**Prompt A:** Replace "matrix" with "grid" in the forum thread on Cantor's theorem, and give that stretch again from "The basic mathematical" to "No rounds anywhere.".
**Prompt B:** In the forum thread on Cantor's theorem, what reason does the final post give for why the set of all powersets does not exist? Answer in one or two sentences.
++++ Passage provided ++++
Deeper than primes

[doronshadmi]

Using Cantor's theorem exactly once proves you wrong.

The basic mathematical fact remains, |S| < |P(S)| for any set S.

Wrong, it simply the basic fact of being closed under X^2 (under the matrix) and compare it only once to 2^X.

 

[doronshadmi]

No rounds anywhere.

Wrong. There is at least one round, which stays closed under X^2.

Please this time read carefully http://www.internationalskeptics.com/forums/showpost.php?p=6919720&postcount=14376 in order to realize how it is possible to use a reasoning, which is not closed under the one round of X^2.


By the way, I have a typo mistake in round 7 of http://www.internationalskeptics.com/forums/showpost.php?p=6919720&postcount=14376.

It has to be something like:

Round 7 particular case:
-----------------------
1 ↔ {1} |
2 ↔ {3} | Provides {2,3} ↔ 7
3 ↔ {1,2} |
-----------------------

So in this case we get the following bijection:

Round 1 particular case:
-----------------------
1 ↔ {1} |
2 ↔ {2} | Provides {} ↔ 1
3 ↔ {3} |
-----------------------

Round 2 particular case:
-----------------------
1 ↔ { } |
2 ↔ {2} | Provides {1} ↔ 2
3 ↔ {3} |
-----------------------

Round 3 particular case:
-----------------------
1 ↔ {1} |
2 ↔ { } | Provides {2} ↔ 3
3 ↔ {3} |
-----------------------

Round 4 particular case:
-----------------------
1 ↔ {1} |
2 ↔ {2} | Provides {3} ↔ 4
3 ↔ { } |
-----------------------

Round 5 particular case:
-----------------------
1 ↔ { } |
2 ↔ {3} | Provides {1,2} ↔ 5
3 ↔ {1,3} |
-----------------------

Round 6 particular case:
-----------------------
1 ↔ { } |
2 ↔ {2} | Provides {1,3} ↔ 6
3 ↔ {1,2} |
-----------------------

Round 7 particular case:
-----------------------
1 ↔ {1} |
2 ↔ {3} | Provides {2,3} ↔ 7
3 ↔ {1,2} |
-----------------------

Round 8 particular case:
-----------------------
1 ↔ { } |
2 ↔ {1} | Provides {1,2,3} ↔ 8
3 ↔ {2} |
-----------------------

 

[doronshadmi]

"Increasing"? Again what natural number was not a natural number before you 'increased' your set of natural numbers? You keep deliberately portending that a set is a list.

A set is an ever increasing mathematical object.

This is exactly the reason of why the set of all powersets does not exist.
++++ Extracted data ++++
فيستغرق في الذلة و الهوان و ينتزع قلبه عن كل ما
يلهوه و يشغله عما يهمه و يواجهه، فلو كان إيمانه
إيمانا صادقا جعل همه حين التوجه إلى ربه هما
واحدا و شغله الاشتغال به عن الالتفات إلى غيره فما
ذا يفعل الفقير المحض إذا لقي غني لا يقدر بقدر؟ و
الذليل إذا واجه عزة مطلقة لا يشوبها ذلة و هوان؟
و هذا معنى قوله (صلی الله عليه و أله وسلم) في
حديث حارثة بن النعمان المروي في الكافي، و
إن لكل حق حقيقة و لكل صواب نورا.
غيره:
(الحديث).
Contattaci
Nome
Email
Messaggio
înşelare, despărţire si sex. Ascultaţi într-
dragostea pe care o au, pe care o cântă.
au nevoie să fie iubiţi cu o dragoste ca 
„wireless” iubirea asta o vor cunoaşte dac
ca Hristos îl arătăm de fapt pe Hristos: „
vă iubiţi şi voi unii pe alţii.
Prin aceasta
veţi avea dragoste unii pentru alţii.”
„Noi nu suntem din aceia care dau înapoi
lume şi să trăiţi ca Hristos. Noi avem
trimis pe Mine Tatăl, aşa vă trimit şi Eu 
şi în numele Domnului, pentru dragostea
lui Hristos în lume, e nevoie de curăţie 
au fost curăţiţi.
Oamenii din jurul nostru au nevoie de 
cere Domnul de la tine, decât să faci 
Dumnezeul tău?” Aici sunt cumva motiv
++++
**Response area A:**
The basic mathematical fact remains, |S| < |P(S)| for any set S.

Wrong, it simply the basic fact of being closed under X^2 (under the grid) and compare it only once to 2^X.

 

[doronshadmi]

No rounds anywhere.

**Response area B:** The final post says that a set is an ever increasing mathematical object. It calls this exactly the reason why the set of all powersets does not exist.